Frauen mit (Ess)Problemen haben gelernt, ihre Gefühle und Bedürfnisse zu unterdrücken. Wir haben früher mehrfach die schmerzhafte Erfahrung gemacht, dass es scheinbar nicht in Ordnung ist, gewisse Gefühle und Bedürfnisse zu haben und auszudrücken. Weil wir damals nicht erkennen konnten, dass nicht unsere Gefühle und Bedürfnisse falsch sind, sondern der Umgang anderer Personen damit, ist der Ur-Glaubenssatz „Ich bin nicht (gut) genug“ im Sinne von „Mit mir stimmt etwas nicht“ entstanden.

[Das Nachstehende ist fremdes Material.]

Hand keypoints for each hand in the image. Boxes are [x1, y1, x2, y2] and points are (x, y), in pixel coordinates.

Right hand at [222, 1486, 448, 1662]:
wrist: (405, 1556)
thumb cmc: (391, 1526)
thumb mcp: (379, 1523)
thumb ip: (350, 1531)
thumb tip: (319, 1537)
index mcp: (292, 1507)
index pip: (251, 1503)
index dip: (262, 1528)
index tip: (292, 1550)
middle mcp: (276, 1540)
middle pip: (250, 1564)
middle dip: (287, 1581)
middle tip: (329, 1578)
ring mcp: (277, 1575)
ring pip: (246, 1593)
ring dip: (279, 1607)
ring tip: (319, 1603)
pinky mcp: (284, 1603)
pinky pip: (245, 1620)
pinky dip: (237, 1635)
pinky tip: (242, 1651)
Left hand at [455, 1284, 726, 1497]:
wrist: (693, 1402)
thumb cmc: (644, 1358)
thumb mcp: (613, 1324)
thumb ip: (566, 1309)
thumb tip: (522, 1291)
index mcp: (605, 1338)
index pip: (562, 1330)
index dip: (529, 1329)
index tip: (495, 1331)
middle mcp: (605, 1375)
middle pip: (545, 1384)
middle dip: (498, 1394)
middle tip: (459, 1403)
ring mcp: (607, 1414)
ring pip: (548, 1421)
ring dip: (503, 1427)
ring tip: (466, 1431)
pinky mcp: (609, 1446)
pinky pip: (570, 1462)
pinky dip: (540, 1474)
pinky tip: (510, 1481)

Und weil wir glauben, dass mit uns „etwas nicht stimmt“ unterdrücken wir selbst weiter unsere Bedürfnisse und Gefühle, wir schlucken alles runter. Und das schnürt uns dann den Hals zu und/oder liegt uns schwer im Magen.
Heute vermeidest du selbst deine Gefühle – überwiegend Angst, Wut und Scham – weil du glaubst, dass sie entweder nicht okay sind oder, dass du sie nicht aushalten kannst.

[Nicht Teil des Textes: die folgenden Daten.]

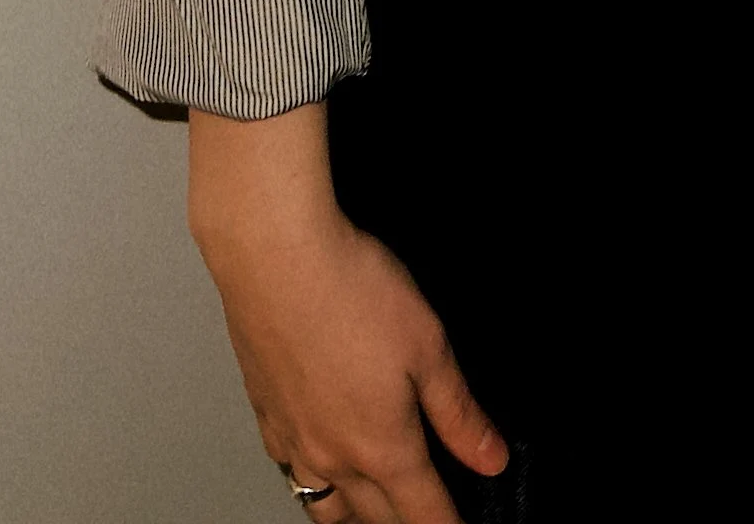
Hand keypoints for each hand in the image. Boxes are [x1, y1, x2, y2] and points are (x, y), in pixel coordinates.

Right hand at [188, 105, 509, 523]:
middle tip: (423, 516)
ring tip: (372, 511)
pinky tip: (314, 463)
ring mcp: (292, 438)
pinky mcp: (264, 412)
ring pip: (324, 506)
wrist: (274, 255)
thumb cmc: (349, 289)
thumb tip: (489, 456)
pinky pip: (288, 470)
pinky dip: (309, 480)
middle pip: (374, 520)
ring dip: (353, 517)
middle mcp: (332, 454)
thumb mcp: (429, 345)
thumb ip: (459, 411)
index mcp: (381, 446)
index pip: (424, 512)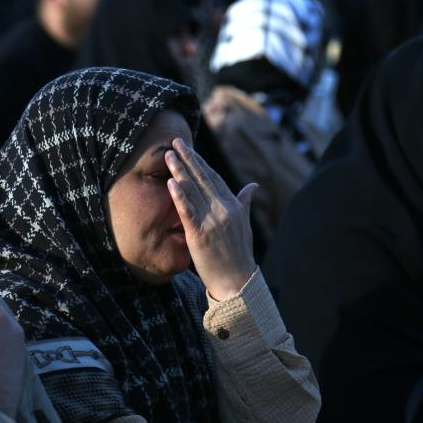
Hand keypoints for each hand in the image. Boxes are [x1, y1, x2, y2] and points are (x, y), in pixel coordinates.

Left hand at [165, 138, 257, 299]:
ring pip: (193, 190)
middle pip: (203, 178)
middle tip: (176, 141)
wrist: (237, 281)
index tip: (188, 148)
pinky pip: (187, 212)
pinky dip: (179, 196)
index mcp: (233, 205)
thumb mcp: (244, 225)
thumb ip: (245, 202)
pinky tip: (170, 183)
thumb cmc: (239, 254)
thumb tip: (253, 185)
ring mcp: (212, 221)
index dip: (200, 162)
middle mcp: (224, 209)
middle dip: (188, 158)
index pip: (214, 177)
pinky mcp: (200, 234)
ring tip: (169, 155)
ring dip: (180, 171)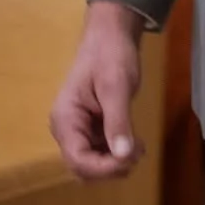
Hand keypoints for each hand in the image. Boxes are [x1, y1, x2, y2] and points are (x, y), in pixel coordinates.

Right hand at [50, 0, 145, 179]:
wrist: (111, 35)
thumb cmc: (111, 55)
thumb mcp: (117, 86)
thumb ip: (118, 121)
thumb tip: (124, 156)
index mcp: (65, 119)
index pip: (77, 159)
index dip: (103, 168)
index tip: (130, 161)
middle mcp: (67, 129)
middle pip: (82, 166)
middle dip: (110, 168)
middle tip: (138, 153)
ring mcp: (78, 129)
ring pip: (92, 162)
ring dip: (115, 163)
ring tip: (139, 148)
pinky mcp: (90, 127)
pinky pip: (100, 151)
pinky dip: (116, 153)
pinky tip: (135, 144)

Auch glaubst du, dass deine Bedürfnisse nicht in Ordnung sind, dass es egoistisch ist, auf dich zu achten und deine Grenzen zu wahren, Pausen und Vergnügen zu haben.
Doch genau dieser Glaube und dein daraus resultierendes Verhalten nährt die (Ess)Probleme.
Die Unterdrückung deines Selbst, dieser Person, die du im Kern – mit all deinen Emotionen und Bedürfnissen bist – erzeugt (Ess)Druck. Dementsprechend kann die Lösung auch nicht in deinem Aussehen oder Gewicht und in der Anerkennung anderer Menschen liegen.
Zu Heilen bedeutet, dich selbst, dein Selbst, auszudrücken und die Erfahrung zu machen, dass Emotionen in Ordnung und auszuhalten sind – wenn du dich deinen „Altlasten“ gestellt hast. Und es bedeutet, deine Bedürfnisse zu befriedigen, damit du nicht mehr durch essen, kotzen, hungern oder extremes Sporttreiben kompensieren brauchst.
Du selbst kannst herausfinden und dir erlebbar machen, wie du dich verbal, körperlich und kreativ ausdrücken und dabei innerlichen Druck abbauen und somit den (Ess)Problemen die Nahrung entziehen kannst.